In fact, when I first heard about the Tricycle's rejection of 21st Century Jewish cultural life, I imagined the theatre announcing that to make it absolutely clear that they are not anti-Semitic, they would instead screen a documentary narrated by Gerald Kaufman MP entitled "But Arabs are Semites too." The film, I imagined, would feature members of the public holding up signs saying #ButArabsAreSemitesToo while eating a salt beef bagel. Contributors would include Alexei Sayle, Lenny Abrahamson and a very cute Neturei Karta boy with a massive kippah, immaculate payot and a Hamas scarf.
Yet for the statistically tiny diaspora Jewish communities in Europe, an action does not have to be anti-Semitic per se to constitute an act of hostility towards Jews and Jewish communal life.
The Tricycle's decision was not anti-Semitic, but then, neither was the Spanish Inquisition. After all, in late 15th Century Spain, the notion that Jews and Muslims should convert to Christianity, leave or be killed was not predicated on racial hatred but on theological love. What after all, could be more generous than giving heretics an opportunity, albeit a sternly administered one, to repent their sins and avoid an eternity of damnation?
The edict of the Tricycle is clearly not equivalent to the Edict of Grace that heralded the arrival in a town of the Spanish Inquisition, though other forms of historical hyperbole are currently in vogue. But the edict of the Tricycle was, in its modern, secular way, a demand that a Jewish organisation should take a public oath of disassociation from the State of Israel in order for its culture to be considered acceptable.

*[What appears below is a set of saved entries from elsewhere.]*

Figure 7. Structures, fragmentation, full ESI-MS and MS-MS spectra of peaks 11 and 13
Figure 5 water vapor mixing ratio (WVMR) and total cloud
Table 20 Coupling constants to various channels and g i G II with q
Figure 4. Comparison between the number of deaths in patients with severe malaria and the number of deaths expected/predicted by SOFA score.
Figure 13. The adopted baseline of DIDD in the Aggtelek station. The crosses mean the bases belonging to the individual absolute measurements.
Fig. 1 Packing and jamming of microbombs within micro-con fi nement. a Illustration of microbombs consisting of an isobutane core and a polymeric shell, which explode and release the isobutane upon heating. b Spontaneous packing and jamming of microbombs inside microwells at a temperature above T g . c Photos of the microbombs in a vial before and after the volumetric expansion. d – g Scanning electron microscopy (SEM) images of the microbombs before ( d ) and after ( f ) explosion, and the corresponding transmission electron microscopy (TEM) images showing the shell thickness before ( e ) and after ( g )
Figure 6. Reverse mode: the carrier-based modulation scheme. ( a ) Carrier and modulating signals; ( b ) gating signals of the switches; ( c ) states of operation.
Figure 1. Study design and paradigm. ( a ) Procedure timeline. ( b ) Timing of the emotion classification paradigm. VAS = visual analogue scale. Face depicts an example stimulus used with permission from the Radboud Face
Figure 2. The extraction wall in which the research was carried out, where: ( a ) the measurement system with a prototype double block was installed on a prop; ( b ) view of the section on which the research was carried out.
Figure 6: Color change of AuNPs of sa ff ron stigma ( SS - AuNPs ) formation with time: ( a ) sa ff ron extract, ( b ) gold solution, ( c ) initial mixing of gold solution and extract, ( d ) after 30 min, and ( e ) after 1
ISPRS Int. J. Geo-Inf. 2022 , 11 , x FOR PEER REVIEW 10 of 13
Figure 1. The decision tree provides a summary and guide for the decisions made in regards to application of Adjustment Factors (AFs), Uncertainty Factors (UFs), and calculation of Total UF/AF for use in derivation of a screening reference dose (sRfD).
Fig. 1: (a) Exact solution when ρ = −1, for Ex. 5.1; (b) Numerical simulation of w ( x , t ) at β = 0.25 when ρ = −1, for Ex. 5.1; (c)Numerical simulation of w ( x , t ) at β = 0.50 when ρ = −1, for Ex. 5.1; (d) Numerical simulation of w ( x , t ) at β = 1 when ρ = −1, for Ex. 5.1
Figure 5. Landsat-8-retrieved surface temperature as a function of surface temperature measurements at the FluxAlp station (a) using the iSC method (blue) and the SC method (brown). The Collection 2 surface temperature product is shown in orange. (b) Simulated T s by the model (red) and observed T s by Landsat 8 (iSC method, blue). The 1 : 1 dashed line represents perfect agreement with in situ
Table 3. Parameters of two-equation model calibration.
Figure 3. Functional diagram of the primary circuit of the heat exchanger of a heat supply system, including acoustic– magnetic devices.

Jews can be accepted, embraced even, by people who love the films of Groucho Marx and Woody Allen, despite the allegations against him, and think that Waltz With Bashir was an amazing critique of war, despite its Israeli government funding. But for that to happen they must publicly purify themselves, absolve themselves of their indelible connection to the concept of Jewish self-determination in their homeland and the institutions that maintain it. But for a community in which, according to a 2010 survey, 72% call themselves Zionist and 82% consider Israel central or important to their Jewish identities, this is an impossible demand.
To quote the one man Jewish film festival Mel Brookes, singing the role of the first Grand Inquisitor of Spain, Tomas de Torquemada (who incidentally had a Jewish grandmother):
"We're gonna teach them wrong from right
We're gonna help them see the light
And make an offer that they can't refuse."
I do not accuse the Tricycle Theatre of anti-Semitism. And their actions are genteel compared to the recent scenes from Paris where, with echoes of the 1890s, protesters have shouted "death to the Jews" while attacking synagogues. But for carrying out an act of hostility on organised Jewish communal life in this country, whether your surname be Rubasingham, Sands or Levy: J'accuse.
The Jewish Film Festival did not expect the Spanish Inquisition. No one does. But in northwest London in 2014, a Jewish cultural organisation has been issued an edict - purify your culture from its connections to the world's only Jewish state, or go elsewhere.